(Material shown)
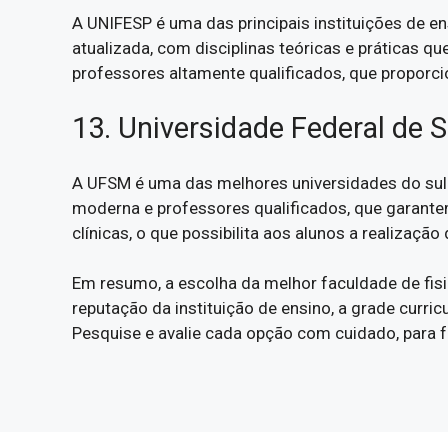
A UNIFESP é uma das principais instituições de en
atualizada, com disciplinas teóricas e práticas q
professores altamente qualificados, que propor
13. Universidade Federal de
A UFSM é uma das melhores universidades do sul 
moderna e professores qualificados, que garant
clínicas, o que possibilita aos alunos a realização
Em resumo, a escolha da melhor faculdade de fisi
reputação da instituição de ensino, a grade curric
Pesquise e avalie cada opção com cuidado, para fa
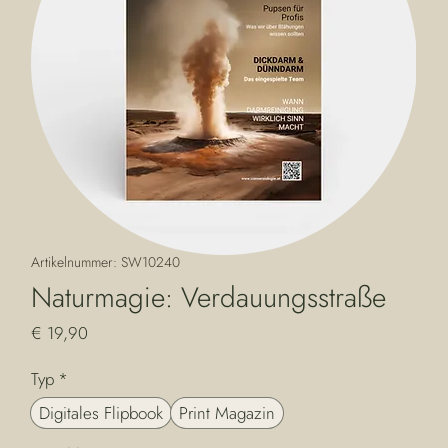
Artikelnummer: SW10240
Naturmagie: Verdauungsstraße
Preis
€ 19,90
Typ
*
Digitales Flipbook
Print Magazin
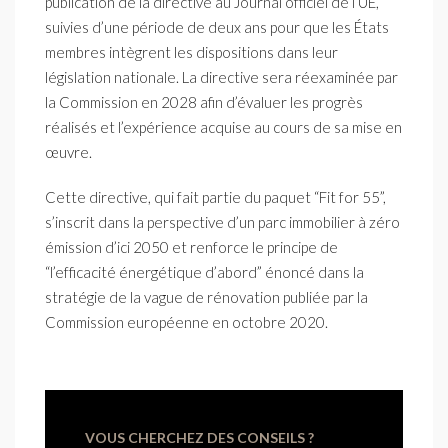
publication de la directive au Journal officiel de l’UE,
suivies d’une période de deux ans pour que les États
membres intègrent les dispositions dans leur
législation nationale. La directive sera réexaminée par
la Commission en 2028 afin d’évaluer les progrès
réalisés et l’expérience acquise au cours de sa mise en
œuvre.
Cette directive, qui fait partie du paquet “Fit for 55”,
s’inscrit dans la perspective d’un parc immobilier à zéro
émission d’ici 2050 et renforce le principe de
“l’efficacité énergétique d’abord” énoncé dans la
stratégie de la vague de rénovation publiée par la
Commission européenne en octobre 2020.
VOUS CHERCHEZ DES CONSEILS ?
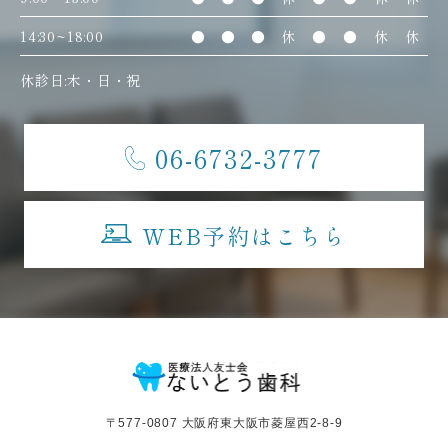
14:30~18:00
●
●
●
休
●
●
休
休
休診日:木・日・祝
06-6732-3777
WEB予約はこちら
〒577-0807 大阪府東大阪市菱屋西2-8-9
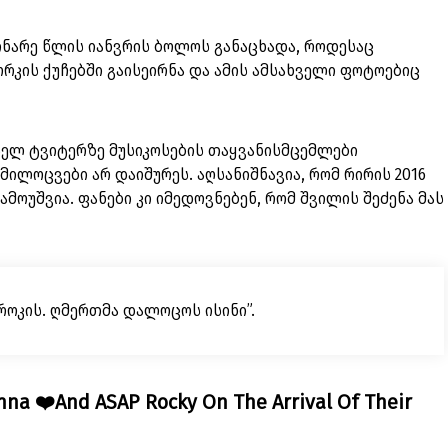
ინარე წლის იანვრის ბოლოს განაცხადა, როდესაც
კის ქუჩებში გაისეირნა და ამის ამსახველი ფოტოებიც
სელ ტვიტერზე მუსიკოსების თაყვანისმცემლები
ილოცვები არ დაიშურეს. აღსანიშნავია, რომ რირის 2016
მოუშვია. ფანები კი იმედოვნებენ, რომ შვილის შეძენა მას
როკის. ღმერთმა დალოცოს ისინი”.
nna ❤️And ASAP Rocky On The Arrival Of Their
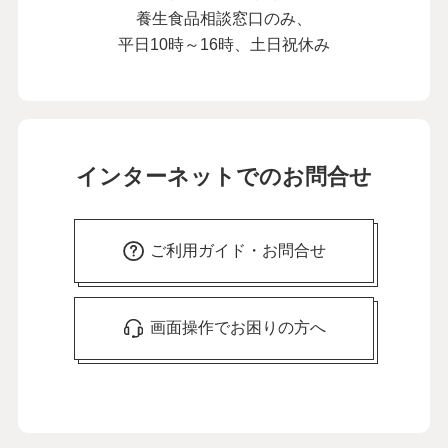
養生食品相談窓口のみ、
平日10時～16時、土日祝休み
インターネットでのお問合せ
ご利用ガイド・お問合せ
画面操作でお困りの方へ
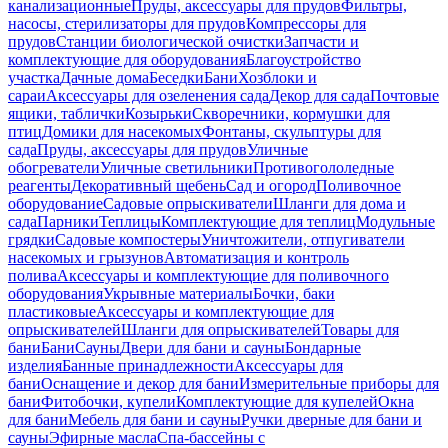
канализационные
Пруды, аксессуары для прудов
Фильтры,
насосы, стерилизаторы для прудов
Компрессоры для
прудов
Станции биологической очистки
Запчасти и
комплектующие для оборудования
Благоустройство
участка
Дачные дома
Беседки
Бани
Хозблоки и
сараи
Аксессуары для озеленения сада
Декор для сада
Почтовые
ящики, таблички
Козырьки
Скворечники, кормушки для
птиц
Домики для насекомых
Фонтаны, скульптуры для
сада
Пруды, аксессуары для прудов
Уличные
обогреватели
Уличные светильники
Противогололедные
реагенты
Декоративный щебень
Сад и огород
Поливочное
оборудование
Садовые опрыскиватели
Шланги для дома и
сада
Парники
Теплицы
Комплектующие для теплиц
Модульные
грядки
Садовые компостеры
Уничтожители, отпугиватели
насекомых и грызунов
Автоматизация и контроль
полива
Аксессуары и комплектующие для поливочного
оборудования
Укрывные материалы
Бочки, баки
пластиковые
Аксессуары и комплектующие для
опрыскивателей
Шланги для опрыскивателей
Товары для
бани
Бани
Сауны
Двери для бани и сауны
Бондарные
изделия
Банные принадлежности
Аксессуары для
бани
Оснащение и декор для бани
Измерительные приборы для
бани
Фитобочки, купели
Комплектующие для купелей
Окна
для бани
Мебель для бани и сауны
Ручки дверные для бани и
сауны
Эфирные масла
Спа-бассейны с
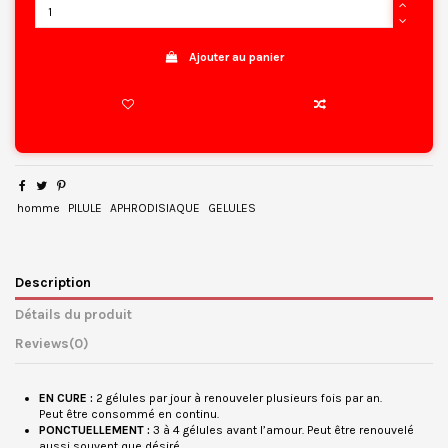
Ajouter au panier
homme
PILULE
APHRODISIAQUE
GELULES
Description
Détails du produit
Reviews
(0)
EN CURE
:
2 gélules par jour à renouveler plusieurs fois par an.
Peut être consommé en continu.
PONCTUELLEMENT
:
3 à 4 gélules avant l’amour. Peut être renouvelé
aussi souvent que désiré.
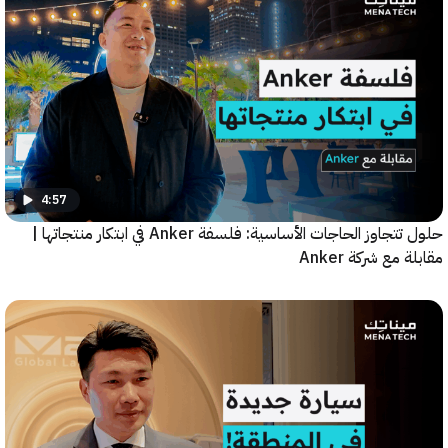
4:57
حلول تتجاوز الحاجات الأساسية: فلسفة Anker في ابتكار منتجاتها |
مع شركة Anker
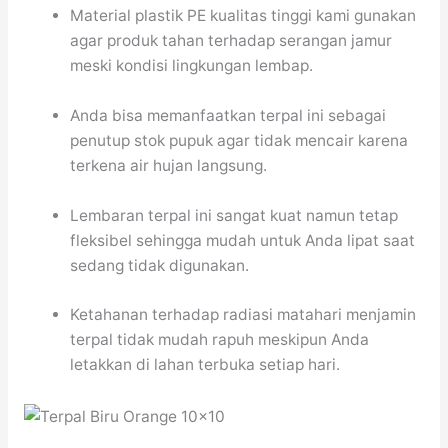
Material plastik PE kualitas tinggi kami gunakan
agar produk tahan terhadap serangan jamur
meski kondisi lingkungan lembap.
Anda bisa memanfaatkan terpal ini sebagai
penutup stok pupuk agar tidak mencair karena
terkena air hujan langsung.
Lembaran terpal ini sangat kuat namun tetap
fleksibel sehingga mudah untuk Anda lipat saat
sedang tidak digunakan.
Ketahanan terhadap radiasi matahari menjamin
terpal tidak mudah rapuh meskipun Anda
letakkan di lahan terbuka setiap hari.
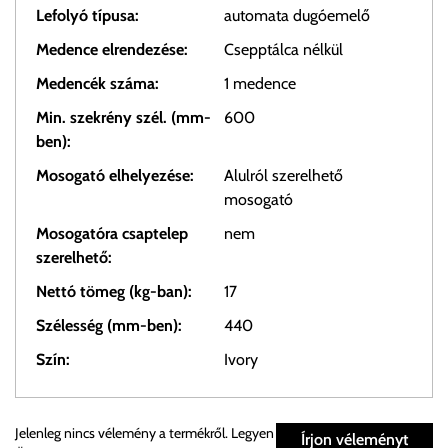
Lefolyó típusa:
automata dugóemelő
Medence elrendezése:
Csepptálca nélkül
Medencék száma:
1 medence
Min. szekrény szél. (mm-
600
ben):
Mosogató elhelyezése:
Alulról szerelhető
mosogató
Mosogatóra csaptelep
nem
szerelhető:
Nettó tömeg (kg-ban):
17
Szélesség (mm-ben):
440
Szín:
Ivory
Személyes átvétel:
Jelenleg nincs vélemény a termékről. Legyen
Írjon véleményt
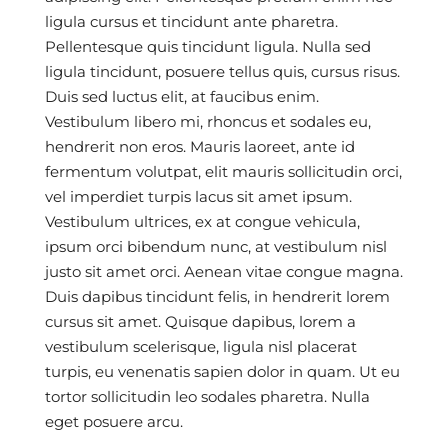
ligula cursus et tincidunt ante pharetra.
Pellentesque quis tincidunt ligula. Nulla sed
ligula tincidunt, posuere tellus quis, cursus risus.
Duis sed luctus elit, at faucibus enim.
Vestibulum libero mi, rhoncus et sodales eu,
hendrerit non eros. Mauris laoreet, ante id
fermentum volutpat, elit mauris sollicitudin orci,
vel imperdiet turpis lacus sit amet ipsum.
Vestibulum ultrices, ex at congue vehicula,
ipsum orci bibendum nunc, at vestibulum nisl
justo sit amet orci. Aenean vitae congue magna.
Duis dapibus tincidunt felis, in hendrerit lorem
cursus sit amet. Quisque dapibus, lorem a
vestibulum scelerisque, ligula nisl placerat
turpis, eu venenatis sapien dolor in quam. Ut eu
tortor sollicitudin leo sodales pharetra. Nulla
eget posuere arcu.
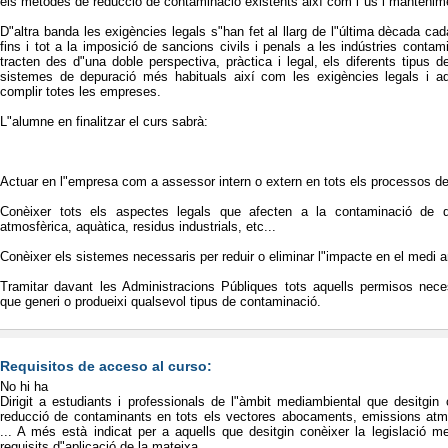
els mètodes de reducció de contaminació existents així com l"ús i mantenim
D"altra banda les exigències legals s"han fet al llarg de l"última dècada ca
fins i tot a la imposició de sancions civils i penals a les indústries conta
tracten des d"una doble perspectiva, pràctica i legal, els diferents tipus 
sistemes de depuració més habituals així com les exigències legals i a
complir totes les empreses.
L"alumne en finalitzar el curs sabrà:
Actuar en l"empresa com a assessor intern o extern en tots els processos d
Conèixer tots els aspectes legals que afecten a la contaminació de qu
atmosfèrica, aquàtica, residus industrials, etc...
Conèixer els sistemes necessaris per reduir o eliminar l"impacte en el medi amb
Tramitar davant les Administracions Públiques tots aquells permisos nec
que generi o produeixi qualsevol tipus de contaminació.
Requisitos de acceso al curso:
No hi ha
Dirigit a estudiants i professionals de l"àmbit mediambiental que desitgin
reducció de contaminants en tots els vectores abocaments, emissions atmos
... A més està indicat per a aquells que desitgin conèixer la legislació me
requisits d"aplicació de la mateixa.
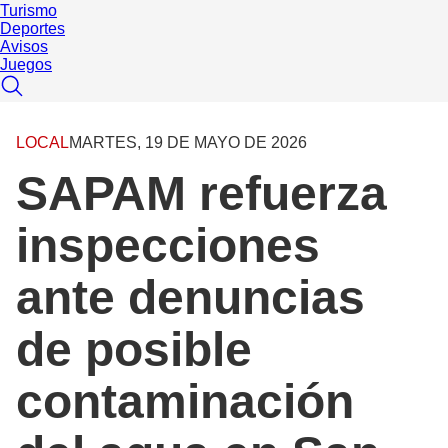
Turismo
Deportes
Avisos
Juegos
LOCAL
MARTES, 19 DE MAYO DE 2026
SAPAM refuerza
inspecciones
ante denuncias
de posible
contaminación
(End Material shown)
Task details ▸ Gather every line of the material above that contains the string "sodales" and list those lines.

Result of this exercise ▸
Vestibulum libero mi, rhoncus et sodales eu,
tortor sollicitudin leo sodales pharetra. Nulla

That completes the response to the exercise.